The problem:
When the string "excreted" appears in a line of the records, show the whole line.
(Data records)
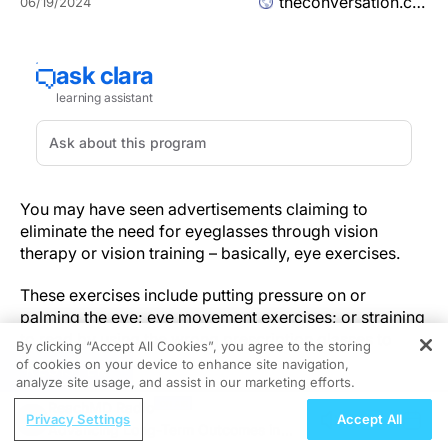
theconversation.com
06/19/2024
You may have seen advertisements claiming to
eliminate the need for eyeglasses through vision
therapy or vision training – basically, eye exercises.
These exercises include putting pressure on or
palming the eye; eye movement exercises; or straining
to read by using the wrong prescription glasses to
By clicking “Accept All Cookies”, you agree to the storing
“train” the eyes.
of cookies on your device to enhance site navigation,
REGISTER
analyze site usage, and assist in our marketing efforts.
As a
professor of ophthalmology – and as an eye
ReachMD Radio
Privacy Settings
Accept All
doctor
who has seen thousands of patients – I can tell
Advancing Long-Term Outcomes in
you that no study to date shows strong evidence that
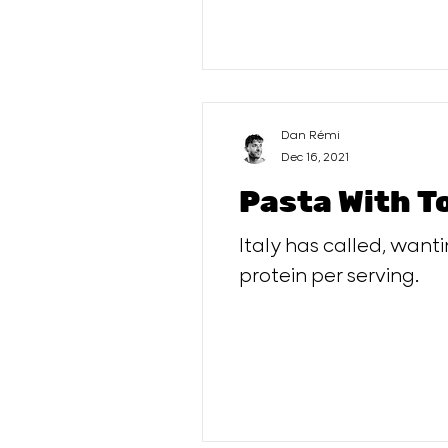
Dan Rémi
Dec 16, 2021
Pasta With T
Italy has called, want
protein per serving.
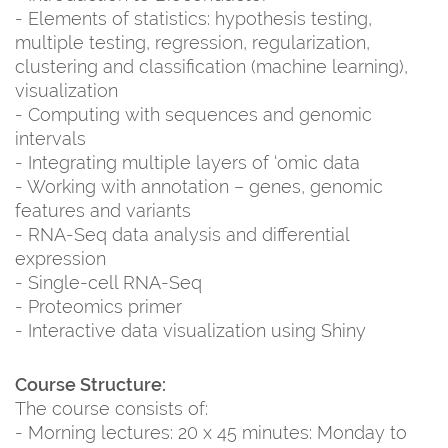
- Elements of statistics: hypothesis testing,
multiple testing, regression, regularization,
clustering and classification (machine learning),
visualization
- Computing with sequences and genomic
intervals
- Integrating multiple layers of ‘omic data
- Working with annotation – genes, genomic
features and variants
- RNA-Seq data analysis and differential
expression
- Single-cell RNA-Seq
- Proteomics primer
- Interactive data visualization using Shiny
Course Structure:
The course consists of:
- Morning lectures: 20 x 45 minutes: Monday to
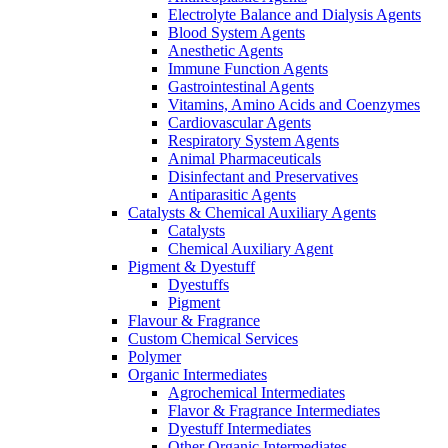
Electrolyte Balance and Dialysis Agents
Blood System Agents
Anesthetic Agents
Immune Function Agents
Gastrointestinal Agents
Vitamins, Amino Acids and Coenzymes
Cardiovascular Agents
Respiratory System Agents
Animal Pharmaceuticals
Disinfectant and Preservatives
Antiparasitic Agents
Catalysts & Chemical Auxiliary Agents
Catalysts
Chemical Auxiliary Agent
Pigment & Dyestuff
Dyestuffs
Pigment
Flavour & Fragrance
Custom Chemical Services
Polymer
Organic Intermediates
Agrochemical Intermediates
Flavor & Fragrance Intermediates
Dyestuff Intermediates
Other Organic Intermediates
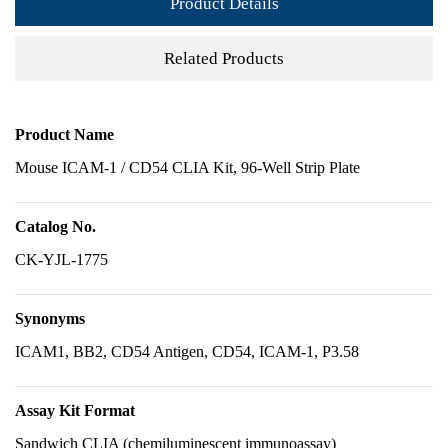
Product Details
Related Products
Product Name
Mouse ICAM-1 / CD54 CLIA Kit, 96-Well Strip Plate
Catalog No.
CK-YJL-1775
Synonyms
ICAM1, BB2, CD54 Antigen, CD54, ICAM-1, P3.58
Assay Kit Format
Sandwich CLIA (chemiluminescent immunoassay)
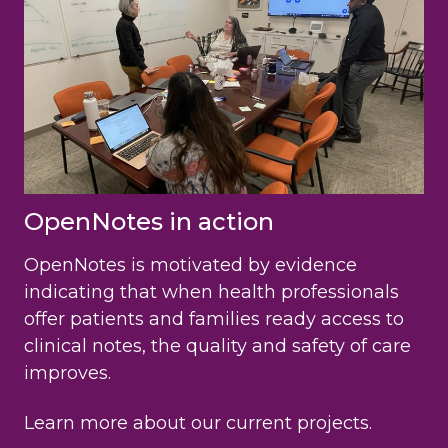
OpenNotes in action
OpenNotes is motivated by evidence
indicating that when health professionals
offer patients and families ready access to
clinical notes, the quality and safety of care
improves.
Learn more about our current projects.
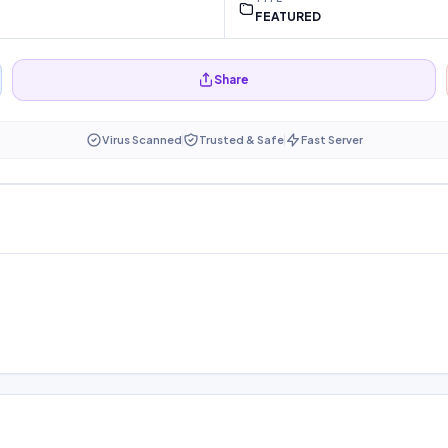
FEATURED
Share
Virus Scanned
Trusted & Safe
Fast Server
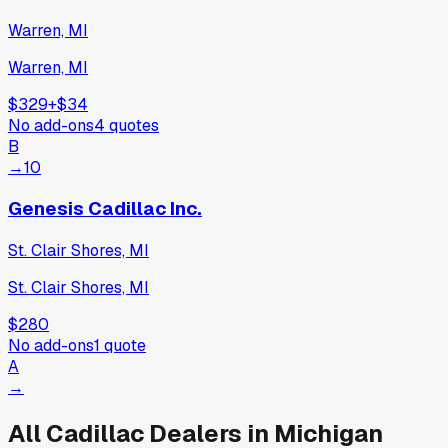
Warren, MI
Warren, MI
$329
+
$34
No add-ons
4
quotes
B
→
10
Genesis Cadillac Inc.
St. Clair Shores, MI
St. Clair Shores, MI
$280
No add-ons
1
quote
A
→
All
Cadillac
Dealers in
Michigan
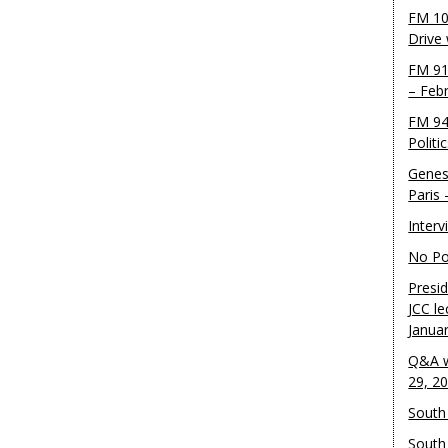
FM 10
Drive
FM 91
– Feb
FM 94
Politi
Genes
Paris
Inter
No Pol
Presid
JCC le
Janua
Q&A w
29, 2
South 
South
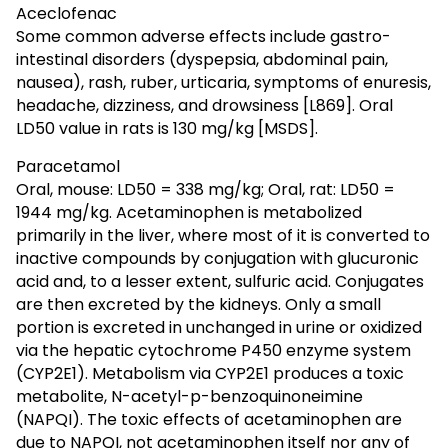
Aceclofenac
Some common adverse effects include gastro-
intestinal disorders (dyspepsia, abdominal pain,
nausea), rash, ruber, urticaria, symptoms of enuresis,
headache, dizziness, and drowsiness [L869]. Oral
LD50 value in rats is 130 mg/kg [MSDS].
Paracetamol
Oral, mouse: LD50 = 338 mg/kg; Oral, rat: LD50 =
1944 mg/kg. Acetaminophen is metabolized
primarily in the liver, where most of it is converted to
inactive compounds by conjugation with glucuronic
acid and, to a lesser extent, sulfuric acid. Conjugates
are then excreted by the kidneys. Only a small
portion is excreted in unchanged in urine or oxidized
via the hepatic cytochrome P450 enzyme system
(CYP2E1). Metabolism via CYP2E1 produces a toxic
metabolite, N-acetyl-p-benzoquinoneimine
(NAPQI). The toxic effects of acetaminophen are
due to NAPQI, not acetaminophen itself nor any of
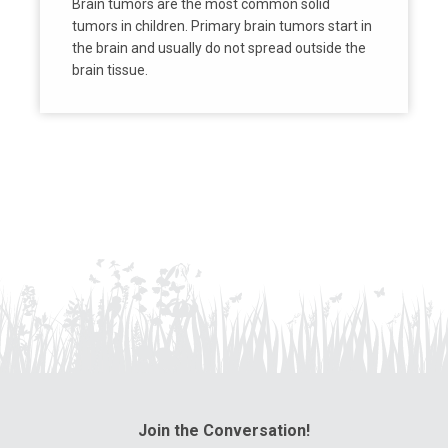
Brain tumors are the most common solid
tumors in children. Primary brain tumors start in
the brain and usually do not spread outside the
brain tissue.
Join the Conversation!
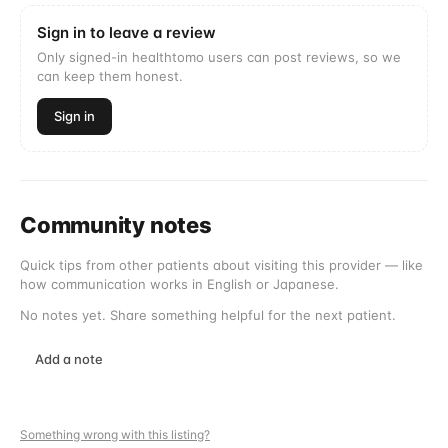
Sign in to leave a review
Only signed-in healthtomo users can post reviews, so we
can keep them honest.
Sign in
Community notes
Quick tips from other patients about visiting this provider — like
how communication works in English or Japanese.
No notes yet. Share something helpful for the next patient.
Add a note
Something wrong with this listing?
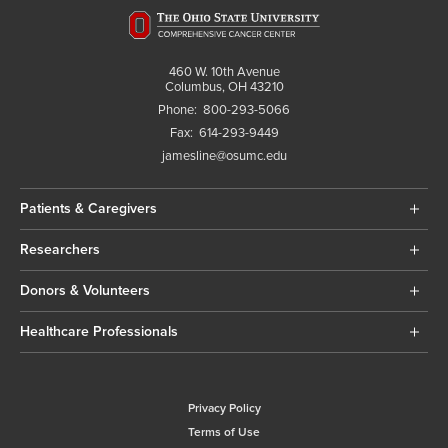
460 W. 10th Avenue
Columbus, OH 43210
Phone:
800-293-5066
Fax:
614-293-9449
jamesline@osumc.edu
Patients & Caregivers
Researchers
Donors & Volunteers
Healthcare Professionals
Privacy Policy
Terms of Use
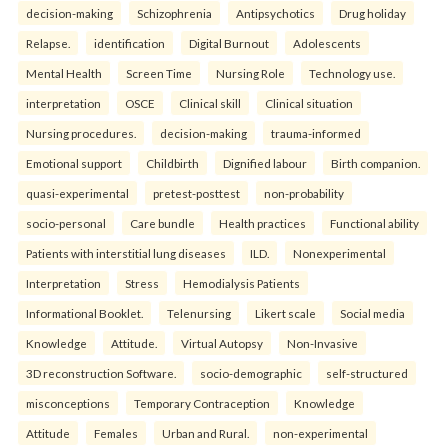
decision-making
Schizophrenia
Antipsychotics
Drug holiday
Relapse.
identification
Digital Burnout
Adolescents
Mental Health
Screen Time
Nursing Role
Technology use.
interpretation
OSCE
Clinical skill
Clinical situation
Nursing procedures.
decision-making
trauma-informed
Emotional support
Childbirth
Dignified labour
Birth companion.
quasi-experimental
pretest-posttest
non-probability
socio-personal
Care bundle
Health practices
Functional ability
Patients with interstitial lung diseases
ILD.
Nonexperimental
Interpretation
Stress
Hemodialysis Patients
Informational Booklet.
Telenursing
Likert scale
Social media
Knowledge
Attitude.
Virtual Autopsy
Non-Invasive
3D reconstruction Software.
socio-demographic
self-structured
misconceptions
Temporary Contraception
Knowledge
Attitude
Females
Urban and Rural.
non-experimental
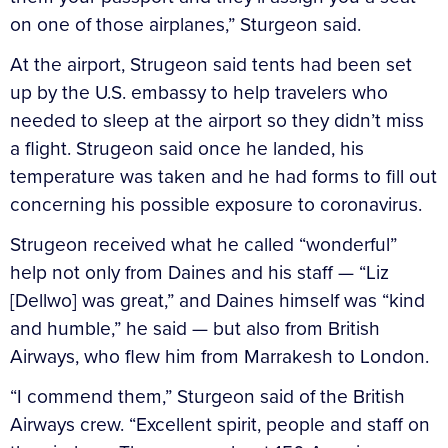
on one of those airplanes,” Sturgeon said.
At the airport, Strugeon said tents had been set
up by the U.S. embassy to help travelers who
needed to sleep at the airport so they didn’t miss
a flight. Strugeon said once he landed, his
temperature was taken and he had forms to fill out
concerning his possible exposure to coronavirus.
Strugeon received what he called “wonderful”
help not only from Daines and his staff — “Liz
[Dellwo] was great,” and Daines himself was “kind
and humble,” he said — but also from British
Airways, who flew him from Marrakesh to London.
“I commend them,” Sturgeon said of the British
Airways crew. “Excellent spirit, people and staff on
(End Data records)
Written response:
are then excreted by the kidneys. Only a small
portion is excreted in unchanged in urine or oxidized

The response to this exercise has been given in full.